The typology and premise of these institutions reverts to an immigration context with the displaced persons camps after the Second World War: large numbers of refugees kept in camps, waiting to prove their admissibility to wealthy nations untouched by wartime destruction. By this time, a significant transformation had been effected in the geography of border control. As early as the 1920s, the United States and other immigrant-receiving nations had off-shored immigrant medical inspection, so that sick or suspect migrants never even left their countries of origin. Similarly, in the displaced persons camps of the late 1940s, potential immigrants would sit and wait while governments checked their health and background, and then the latter could pick and choose who they wanted to admit. Health was only one criterion for these immigration decisions; political affiliation and enemy military service also played roles.
After the 1960s, what we might think of as political quarantine had largely eclipsed public health as the principal rationale for the separation and detention of migrants. This mode of quarantine again favored islands, but no longer ones adjacent to busy ports of entry; the new detention sites were geographically, and often, legally remote from national territory. For example, immigration and quarantine buildings were no longer operated in New York harbor; instead, migrants would be held at U.S. military bases on Cuba or Guam. Rather than the North Head quarantine facilities at the entrance to Sydney’s harbor, Asian migrants would be detained on Christmas Island, adjacent to Indonesia. Regrettably, these political quarantines have no necessary endpoint—migrants cannot prove, by lack of symptoms, that they are healthy and therefore admissible. Presumed guilty, by association with a particular ethnic origin, they lack evidence to prove a negative. They sit in limbo, barred from entry to a new country, and also unable to return.

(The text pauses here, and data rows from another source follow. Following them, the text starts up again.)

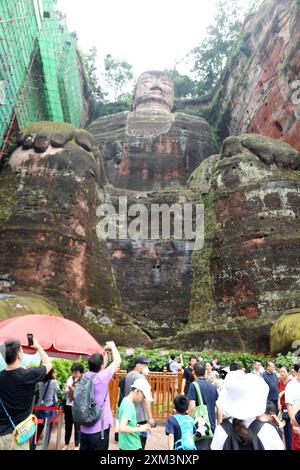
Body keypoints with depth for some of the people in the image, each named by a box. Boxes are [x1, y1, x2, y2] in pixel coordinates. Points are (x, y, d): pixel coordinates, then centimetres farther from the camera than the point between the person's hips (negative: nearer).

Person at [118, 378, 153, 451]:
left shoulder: (126, 402, 7)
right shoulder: (128, 406, -21)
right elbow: (122, 428, -31)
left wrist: (139, 426, 5)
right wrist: (140, 429, -22)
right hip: (132, 447, -9)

At the beginning of the twenty-first century, what some scholars call a global archipelago of detention has formed, mostly on remote islands, replacing the nineteenth-century network of quarantine stations. Although good photographs—and certainly good architectural plans—of the recently reactivated Guantanamo Bay detention camps, or of Australia’s North West Point Detention Centre, are difficult to come by, these sites seem, conceptually and architecturally, little different from Howard’s vision of the modern and hygienic lazaretto. So, while our recent North American experiences with Covid quarantines were largely individual and residential, many classes of migrants still wait in remote, offshore “quarantine stations” around the world, with no release in sight.
Citation
David Monteyne, “Quarantine: An Architecture of Waiting, From Public Health to Political Limbo” PLATFORM, May 5, 2025.
Notes
[1] John Howard, An Account of the Principal Lazarettos in Europe (Warrington: William Eyres, 1789), 23.